» **Assignment**: Please rewrite the Bush v. Gore discussion below from "Sheryll Cashin, there" to "about this court?", replacing "decisions" with "rulings".

» **Provided passage**:

Sheryll Cashin, there were 79 decisions this term. And some people look at it as Bush v. Gore and 78 others. What did that ruling tell you about this court?
SHERYLL CASHIN: Terry, if I had to use one word to describe the court for that decision and the whole term, it’s imperial. This is a court that increasingly distrusts all other law-giving institutions in this country to decide critical issues of law that affect everyone else. And the Bush v. Gore opinion was an opinion of that. The court arrogated to itself the power to decide an election — to go against the popular will of the electorate. I ranked this case right up with Plessey v. Ferguson and Dredd-Scott as an ignoble opinion that is a blemish on the court. I think the opinion, itself, in terms of its reasoning was lawless because it announced a principle and said we are only going to apply it in this case. So that is my take on it.
TERENCE SMITH: Right, and that certainly would have marked this term for you. Doug Kmiec, what about you? How do you see it?
DOUGLAS KMIEC: Well, Terry, I see it differently than Sheryll does. I think Bush versus Gore was a fundamental statement of the court of equality; that you can’t count votes unless you have some objective fair measure by which to count them. I think it was an opinion that was very important because it reestablished the notion of the rule of law and I think it was quite frankly an extension of the one person, one vote requirement that has always been in place. And Terry, I think the American public largely has accepted Bush versus Gore because it is understandable in those terms. Sheryll and I grade exams every semester. If we sat down and graded exams without an answer prepared in advance, without an objective measure by which to evaluate ought all of them we would be lost in a hurry. The same was true of the 2000 election without the Supreme Court.
TERENCE SMITH: Well, there are two diametrically opposed views. Walter Dellinger, what is yours, where do you come down on Bush v. Gore?
WALTER DELLINGER: Well, I think regardless of whether Doug or Sheryll is right about the equal protection analysis of the court, the biggest question I have is whether the court was the appropriate institution to decide, and indeed it’s fully in keeping with the pattern of this court to intervene and decide virtually every question for itself that it put aside the idea that it ought to be for Congress to resolve these questions. And I would ask Doug it seems to me there is nothing that there is nothing that the Supreme Court decided that had could not have been appropriately resolved by the Congress of the United States, which is the institution expressly mentioned in Article II of the Constitution as the institution to resolve disputes about electoral votes.

» **Given information**:
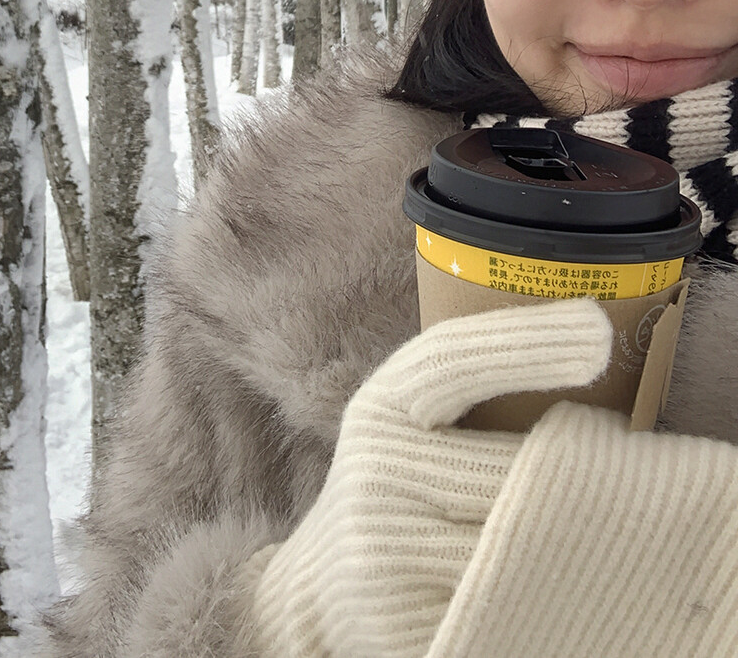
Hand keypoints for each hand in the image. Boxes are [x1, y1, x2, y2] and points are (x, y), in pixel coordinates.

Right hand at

» **Result below**:
Sheryll Cashin, there were 79 rulings this term. And some people look at it as Bush v. Gore and 78 others. What did that ruling tell you about this court?